Elle nomme les victimes du crash et, bien entendu, la salle explose au nom de Ronnie Van Zant. Á ce moment, Johnny s’agenouille et lâche quelques larmes (l’émotion et le bourbon font rarement bon ménage). Dale Krantz rappelle que c’est l’anniversaire de Johnny et le public entonne allégrement « Happy birthday to you ».

Johnny nous demande quelle chanson nous voulons entendre et nous gueulons « Free bird » comme un seul homme.

Et c’est reparti pour la sublime intro de piano, la slide majestueuse de Gary et la folie finale!
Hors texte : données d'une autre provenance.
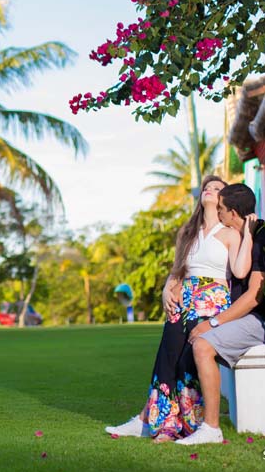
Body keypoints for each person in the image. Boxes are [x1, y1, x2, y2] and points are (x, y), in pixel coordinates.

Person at [105, 175, 253, 442]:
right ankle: (158, 424)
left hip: (212, 304)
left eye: (216, 188)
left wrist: (249, 235)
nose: (209, 190)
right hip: (183, 300)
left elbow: (240, 270)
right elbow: (177, 272)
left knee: (187, 360)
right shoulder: (187, 233)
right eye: (206, 187)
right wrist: (165, 289)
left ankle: (180, 424)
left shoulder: (231, 233)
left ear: (224, 199)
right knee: (167, 358)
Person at [176, 183, 265, 446]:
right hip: (236, 316)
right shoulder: (236, 235)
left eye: (222, 209)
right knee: (184, 334)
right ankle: (177, 416)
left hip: (261, 321)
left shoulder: (261, 237)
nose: (219, 214)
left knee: (202, 345)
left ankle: (211, 428)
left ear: (233, 212)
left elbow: (253, 297)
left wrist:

Quand

le morceau s’emballe pour la cavalcade de guitares, Johnny balance le contenu de son gobelet sur le milieu du premier rang et touche quelques mains avant de quitter la scène. Je crois rêver ! J’ai été baptisé au bourbon par Johnny Van Zant et j’ai pu lui serrer la paluche ! Démentiel ! Décidément, j’ai vraiment bien fait d’assister aux deux concerts.

Comme l’autre soir, le public est submergé par la déferlante de notes et transporté par la montée en puissance d’un final survolté. Et moi, je suis juste devant et je n’en perds pas une miette ! « Free bird » terminé, les musiciens nous saluent en souriant. Ils ont l’air heureux. Les spectateurs le sont tout autant. Lynyrd Skynyrd a respecté la tradition en jouant les anciens morceaux mais s’est aussi révélé comme une formation à part entière avec des nouveaux titres efficaces. Voilà une prestation qui restera dans les mémoires.

Moi, j’ai du mal à redescendre. Je rentre chez moi, la tête ailleurs. Je me remémore les temps forts du spectacle : les morceaux différents par rapport au premier soir, le talent d’Ed King et ses prises de bec avec Gary Rossington, le baptême au Jack Daniel’s et la poignée de main avec Johnny Van Zant. J’ai revu Lynyrd Skynyrd pour la deuxième fois. Mon rêve s’est réalisé. Quelle soirée ! Une de celle dont on peut dire avec fierté « J’y étais ! ».

Par la suite, je suis toujours resté fidèle à ce bon vieux combo de Jacksonville. J’ai vu Lynyrd Skynyrd à chacun de ses passages à Paris et avec ses différentes variations de personnel. Mais aucun de ces shows n’a jamais égalé ces deux concerts de février 1992 où j’ai eu l’immense bonheur de voir ce groupe mythique dans sa version la plus proche de celle d’origine.

Ma jeunesse s’est envolée mais malgré le temps qui passe, ce souvenir me procure toujours autant d’émotion et de joie plus de vingt six ans après.